=== TEXTE À ÉTUDIER ===
........

Avant tout, bien défendre. Et le plus, c’est d’apporter offensivement, de combiner avec sa milieu gauche, de provoquer, de centrer. Aujourd’hui, ce sont davantage les latéraux que les milieux qui font les passes décisives. J’aime apporter offensivement. Et il s’agit d’être intelligente dans le jeu, c’est à dire bien se placer et anticiper les pertes de balle.
« Progressivement, j’ai vu que les filles
avaient une place dans le foot »
Toi qui as aussi une vie universitaire, tu connais sans doute le débat épistémologique pour savoir s’il faut parler de football « féminin » ou de football « tout court », l’idée étant qu’en ajoutant le qualificatif « féminin », on laisse entendre que c’est une arène masculine dont les filles ne seraient qu’une déclinaison. Est-ce que selon toi, indépendamment des moyens, il y a une spécificité du football féminin, au niveau du jeu ?
Il y a des différences physiques, athlétiques, mais c’est le corps qui veut ça : on n’a pas les mêmes aptitudes que les garçons. Mais au niveau technique, au niveau tactique, ou au niveau de l’intelligence de jeu comme je le disais tout à l’heure, on a les mêmes capacités que les gars, donc sur ces plans, certaines sont plus douées que les garçons. Certains parlent du fait qu’il y aurait moins de simulation chez les filles, mais je ne sais pas… Comme on ne voit pas le foot féminin à la télé, forcément on ne voit pas les simulations ! Mais y a autant de filles vicieuses que de gars vicieux !
Peut-être que l’état d’esprit est différent dans la mesure où il y a moins de business chez nous. Mais on est toutes compétitrices comment peuvent l’être les gars ! Peut-être que les filles ont plus de facilités à parler entre elles sur leur vie privée. Je pense aussi que c’est différent en termes de management, parce qu’y a plein de critères à prendre en compte. Peut-être qu’on est un peu plus sensibles que les gars. C’est un point pour les coaches à prendre en compte.
Puisque vous êtes en mixité jusque 15 ans et que les filles sont peu médiatisées, est-ce que tu as eu tendance à t’identifier à des garçons ?
À l’adolescence, j’étais assez « garçon manqué », je me disais : dans le milieu du foot, peut-être que pour se faire accepter, il faut ressembler à un gars. Je me suis même coiffée « garçonne » à une époque mais je ne saurais pas vraiment te dire pourquoi. Je m’habillais aussi un peu comme un gars. Je me sentais peut-être mieux comme ça. Après j’ai changé, j’ai plus aimé ma façon de m’habiller là, comme ça, mais ouais je me sentais comme un petit gars (rires) !
Finalement, quand j’ai intégré la section sportive, j’ai vu qu’il y avait des filles qui faisaient du foot, et qui avaient un très bon niveau ! Moi quand j’ai commencé, je ne savais même pas qu’il y avait une équipe de France féminine ! C’est progressivement que j’ai vu que les filles avaient une place dans le foot.

........

=== TRAVAUX À RÉALISER ===
1. Répondez brièvement à ces questions sur l'entretien consacré au football féminin :
(a) D'après la joueuse, qui fait aujourd'hui davantage les passes décisives, les latéraux ou les milieux ?
(b) Jusqu'à quel âge la mixité est-elle évoquée dans l'une des questions de l'entretien ?
(c) Qu'est-ce que la joueuse ignorait encore quand elle a commencé le football ?
2. Rédigez la suite de l'entretien sur le football féminin, à partir de sa dernière phrase.

=== INFORMATIONS AFFICHÉES ===
........

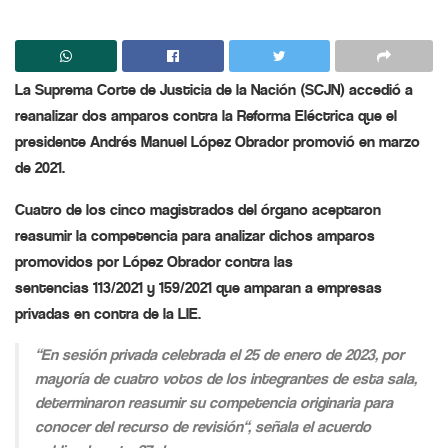
La Suprema Corte de Justicia de la Nación (SCJN) accedió a
reanalizar dos amparos contra la Reforma Eléctrica que el
presidente Andrés Manuel López Obrador promovió en marzo
de 2021.
Cuatro de los cinco magistrados del órgano aceptaron
reasumir la competencia para analizar dichos amparos
promovidos por López Obrador contra las
sentencias 113/2021 y 159/2021 que amparan a empresas
privadas en contra de la LIE.
“
En sesión privada celebrada el 25 de enero de 2023, por
mayoría de cuatro votos de los integrantes de esta sala,
determinaron reasumir su competencia originaria para
conocer del recurso de revisión
“, señala el acuerdo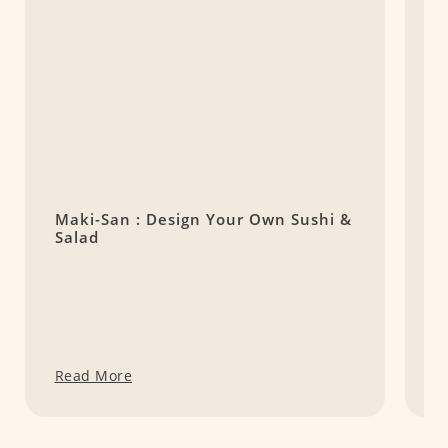
Maki-San : Design Your Own Sushi &
T
Salad
Read More
R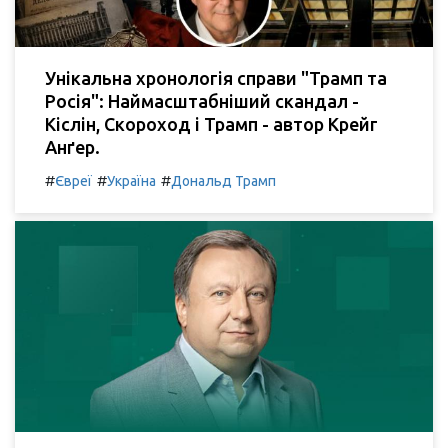
Унікальна хронологія справи "Трамп та
Росія": Наймасштабніший скандал -
Кіслін, Скороход і Трамп - автор Крейг
Анґер.
#
#
#
Євреї
Україна
Дональд Трамп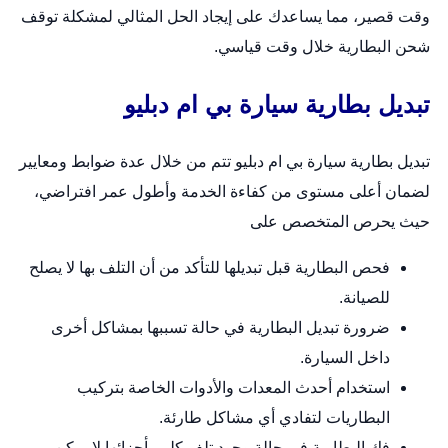
وقت قصير، مما يساعدك على إيجاد الحل المثالي لمشكلة توقف
شحن البطارية خلال وقت قياسي.
تبديل بطارية سيارة بي ام دبليو
تبديل بطارية سيارة بي ام دبليو تتم من خلال عدة ضوابط ومعايير
لضمان أعلى مستوى من كفاءة الخدمة وأطول عمر افتراضي،
حيث يحرص المتخصص على
فحص البطارية قبل تبديلها للتأكد من أن التلف بها لا يصلح
للصيانة.
ضرورة تبديل البطارية في حالة تسببها بمشاكل أخرى
داخل السيارة.
استخدام أحدث المعدات والأدوات الخاصة بتركيب
البطاريات لتفادي أي مشاكل طارئة.
فك البطارية في حالة وجود تلف كلي بأجزائها لا يمكن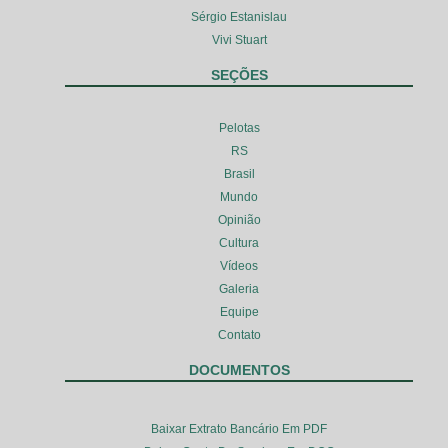
Sérgio Estanislau
Vivi Stuart
SEÇÕES
Pelotas
RS
Brasil
Mundo
Opinião
Cultura
Vídeos
Galeria
Equipe
Contato
DOCUMENTOS
Baixar Extrato Bancário Em PDF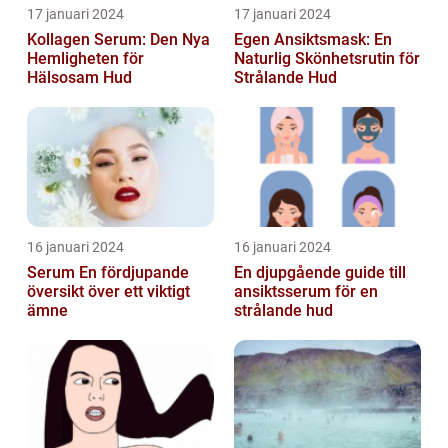
17 januari 2024
17 januari 2024
Kollagen Serum: Den Nya
Egen Ansiktsmask: En
Hemligheten för
Naturlig Skönhetsrutin för
Hälsosam Hud
Strålande Hud
16 januari 2024
16 januari 2024
Serum En fördjupande
En djupgående guide till
översikt över ett viktigt
ansiktsserum för en
ämne
strålande hud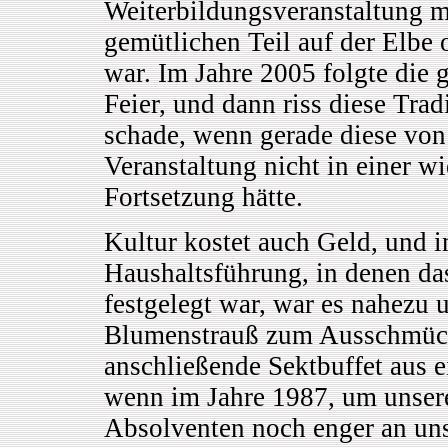
Weiterbildungsveranstaltung m
gemütlichen Teil auf der Elbe o
war. Im Jahre 2005 folgte die 
Feier, und dann riss diese Trad
schade, wenn gerade diese von
Veranstaltung nicht in einer w
Fortsetzung hätte.
Kultur kostet auch Geld, und i
Haushaltsführung, in denen da
festgelegt war, war es nahezu 
Blumenstrauß zum Ausschmücke
anschließende Sektbuffet aus 
wenn im Jahre 1987, um unsere
Absolventen noch enger an uns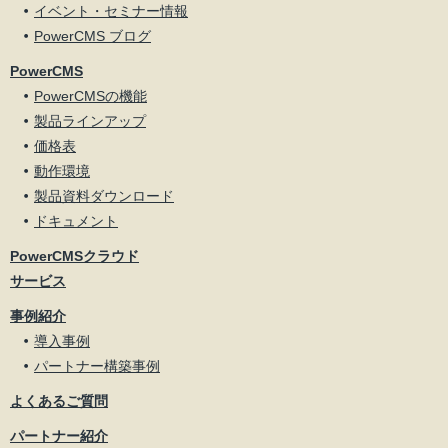
イベント・セミナー情報
PowerCMS ブログ
PowerCMS
PowerCMSの機能
製品ラインアップ
価格表
動作環境
製品資料ダウンロード
ドキュメント
PowerCMSクラウド
サービス
事例紹介
導入事例
パートナー構築事例
よくあるご質問
パートナー紹介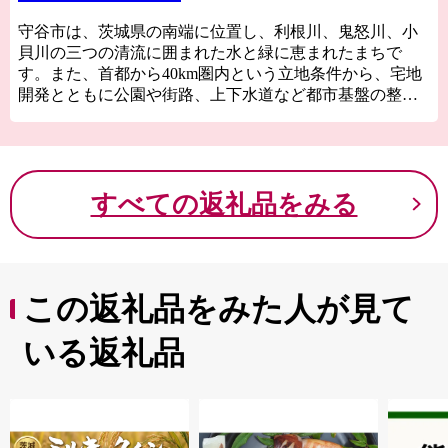
守谷市は、茨城県の南端に位置し、利根川、鬼怒川、小
貝川の三つの清流に囲まれた水と緑に恵まれたまちで
す。また、首都から40km圏内という立地条件から、宅地
開発とともに公園や街路、上下水道など都市基盤の整備
が進んでいます。
これからも守谷市は、さらなる住みよさを目指し、都市
機能の充実と自然環境の調和のとれたまちづくりを積極
的に進めてまいります。
すべての返礼品をみる
この返礼品をみた人が見て
いる返礼品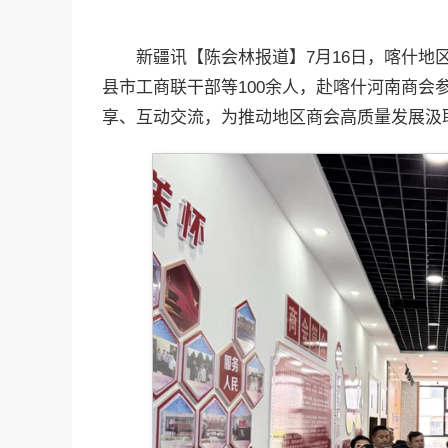
新疆讯【陈会林报道】7月16日，喀什
县市工商联干部等100余人，赴喀什河南商会
享、互动交流，为推动地区商会高质量发展汲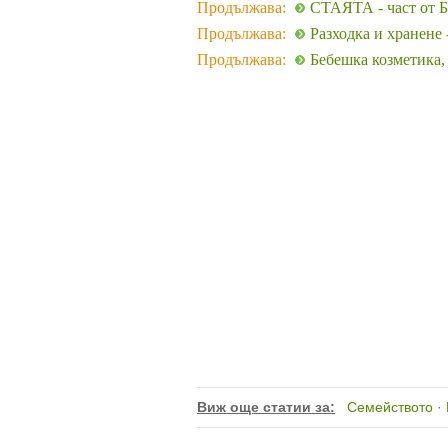
Продължава:
СТАЯТА - част от Бе
Продължава:
Разходка и хранене 
Продължава:
Бебешка козметика,
Виж още статии за:
Семейството
·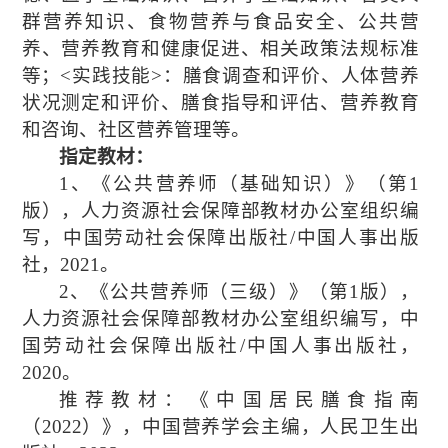
群营养知识、食物营养与食品安全、公共营
养、营养教育和健康促进、相关政策法规标准
等；
<
实践技能
>
：膳食调查和评价、人体营养
状况测定和评价、膳食指导和评估、营养教育
和咨询、社区营养管理等。
指定教材：
1
、《公共营养师（基础知识）》（第
1
版），人力资源社会保障部教材办公室组织编
写，中国劳动社会保障出版社
/
中国人事出版
社，
2021
。
2
、《公共营养师（三级）》（第
1
版），
人力资源社会保障部教材办公室组织编写，中
国劳动社会保障出版社
/
中国人事出版社，
2020
。
推荐教材：《中国居民膳食指南
（
2022
）》，中国营养学会主编，人民卫生出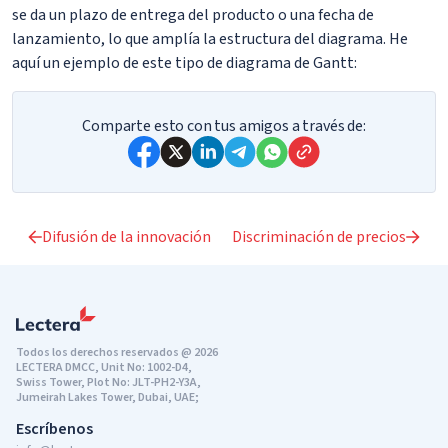
se da un plazo de entrega del producto o una fecha de
lanzamiento, lo que amplía la estructura del diagrama. He
aquí un ejemplo de este tipo de diagrama de Gantt:
Comparte esto con tus amigos a través de:
Difusión de la innovación
Discriminación de precios
Todos los derechos reservados @ 2026
LECTERA DMCC, Unit No: 1002-D4,
Swiss Tower, Plot No: JLT-PH2-Y3A,
Jumeirah Lakes Tower, Dubai, UAE;
Escríbenos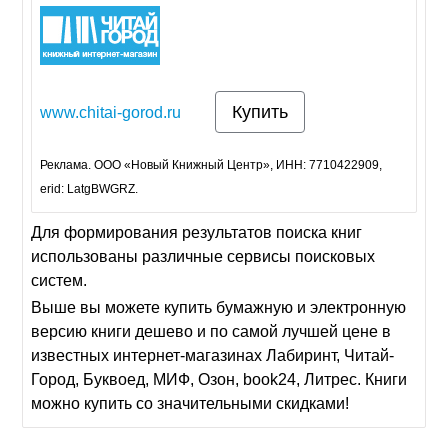
Купить
www.chitai-gorod.ru
Реклама. ООО «Новый Книжный Центр», ИНН: 7710422909,
erid: LatgBWGRZ.
Для формирования результатов поиска книг
использованы различные сервисы поисковых
систем.
Выше вы можете купить бумажную и электронную
версию книги дешево и по самой лучшей цене в
известных интернет-магазинах Лабиринт, Читай-
Город, Буквоед, МИФ, Озон, book24, Литрес. Книги
можно купить со значительными скидками!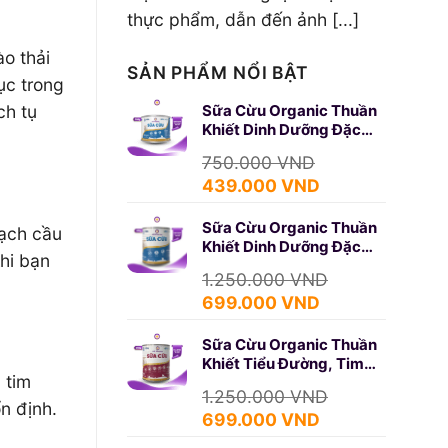
thực phẩm, dẫn đến ảnh [...]
o thải
SẢN PHẨM NỔI BẬT
ục trong
Sữa Cừu Organic Thuần
ch tụ
Khiết Dinh Dưỡng Đặc
Biệt 350g (SURE GOLD)
750.000
VND
Giá
Giá
439.000
VND
gốc
hiện
Sữa Cừu Organic Thuần
là:
tại
bạch cầu
Khiết Dinh Dưỡng Đặc
750.000 VND.
là:
hi bạn
Biệt 650g (SURE GOLD)
439.000 VND.
1.250.000
VND
Giá
Giá
699.000
VND
gốc
hiện
Sữa Cừu Organic Thuần
là:
tại
Khiết Tiểu Đường, Tim
1.250.000 VND.
là:
 tim
Mạch 650g (DIABETES)
699.000 VND.
1.250.000
VND
n định.
Giá
Giá
699.000
VND
gốc
hiện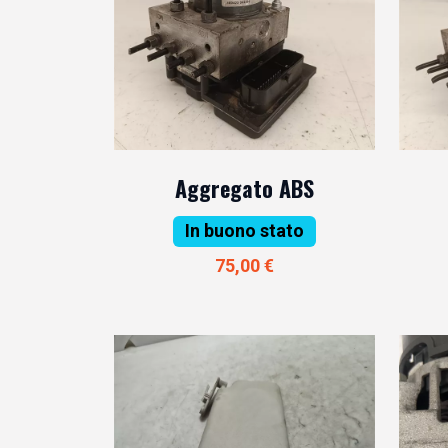
Aggregato ABS
In buono stato
75,00 €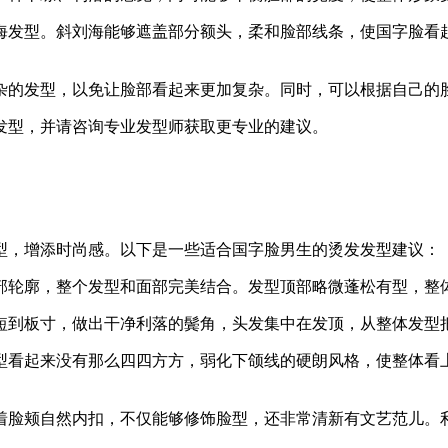
海发型。斜刘海能够遮盖部分额头，柔和脸部线条，使国字脸看
杂的发型，以免让脸部看起来更加复杂。同时，可以根据自己的
发型，并请咨询专业发型师获取更专业的建议。
型，增添时尚感。以下是一些适合国字脸男生的烫发发型建议：
部轮廓，整个发型和面部完美结合。发型顶部略微蓬松有型，整
短到板寸，做出干净利落的鬓角，头发集中在发顶，从整体发型
型看起来没有那么四四方方，弱化下颌线的硬朗风格，使整体看
着脸颊自然内扣，不仅能够修饰脸型，还非常清新有文艺范儿。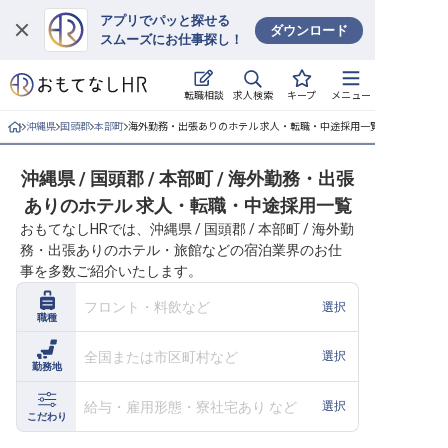
アプリでパッと探せる
ダウンロード
スムーズにお仕事探し！
ログイン
求人検索
転職相談
キープ
メニュー
求人・施設を探す
沖縄県
国頭郡
本部町
海外勤務・出張ありのホテル 求人・転職・中途採用一覧
キープした求人
沖縄県 / 国頭郡 / 本部町 / 海外勤務・出張
ありのホテル 求人・転職・中途採用一覧
就職・転職 合同説明会
おもてなしHRでは、沖縄県 / 国頭郡 / 本部町 / 海外勤
務・出張ありのホテル・旅館などの宿泊業界のお仕
おもてなしHRについて
事を多数ご紹介いたします。
ご利用の流れ
フロント・料飲など
選択
職種
よくある質問
全国または市区町村など
選択
勤務地
ホテル・宿泊業界情報コラム
給与・雇用形態・寮社宅あり など
選択
こだわり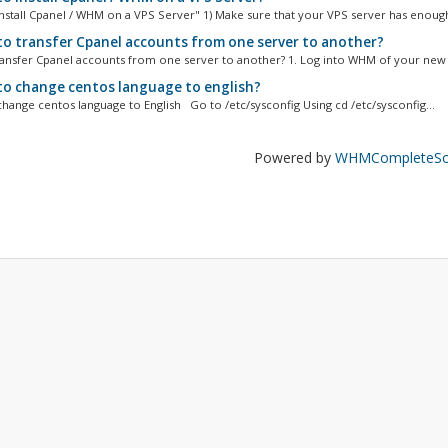
nstall Cpanel / WHM on a VPS Server" 1) Make sure that your VPS server has enough
o transfer Cpanel accounts from one server to another?
ansfer Cpanel accounts from one server to another? 1. Log into WHM of your new s
o change centos language to english?
ange centos language to English Go to /etc/sysconfig Using cd /etc/sysconfig...
Powered by
WHMCompleteSol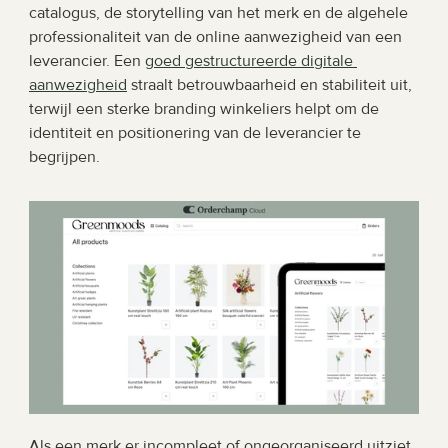
catalogus, de storytelling van het merk en de algehele 
professionaliteit van de online aanwezigheid van een 
leverancier. Een 
goed gestructureerde digitale 
aanwezigheid
 straalt betrouwbaarheid en stabiliteit uit, 
terwijl een sterke branding winkeliers helpt om de 
identiteit en positionering van de leverancier te 
begrijpen.
Als een merk er incompleet of ongeorganiseerd uitziet,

........

=== CORRIGÉ CI-DESSOUS ===
1.
(a) Les latéraux.
(b) Jusqu'à 15 ans.
(c) Elle ignorait qu'il existait une équipe de France féminine.

2.
Sur la pelouse du stade Bollaert, où les Lilloises ont écrasé leurs adversaires 2-1 en novembre 2019
« Forcément, on anticipe une autre carrière »
Revenons sur tes études. En 2016, tu es bachelière : quelles études as-tu faites ensuite ?
Je suis partie en STAPS, pendant 3 ans. Je ne savais pas vraiment ce que je voulais faire après le bac, et je savais que les filles qui étaient au Pôle et joueuses à Guingamp étaient toutes en STAPS car c’était le moyen facile d’allier le foot et les études. J’ai donc choisi un peu par défaut, mais au final ça m’a vraiment plu, donc j’ai poursuivi avec option management du sport. La première année, j’étais à Saint-Brieuc, (c’est là où on s’entraînait avec Guingamp), et les deux années d’après, je faisais les allers/retours à Rennes, donc une heure de route aller, une heure de route retour… Avec les entraînements le matin, je ratais beaucoup de cours, donc c’était difficile et fatigant de gérer. Heureusement, j’ai eu la chance d’avoir de bons camarades de fac avec moi qui m’envoyaient les cours que je manquais.
Et en fac il n’est pas possible d’avoir des horaires aménagés en tant que sportive de haut niveau…
Non. Au Pôle, tout était mis en œuvre pour qu’on fasse le foot et les études. On avait cours de 8h jusque 16h, puis entraînement 16h-18h, et après on avait des temps d’étude pour faire nos cours. Mais en fac, si tu viens c’est bien, si tu viens pas tant pis ! Finalement j’ai toujours eu moins de temps que les autres étudiants et élèves « normaux ». Il faut s’adapter et trouver un rythme.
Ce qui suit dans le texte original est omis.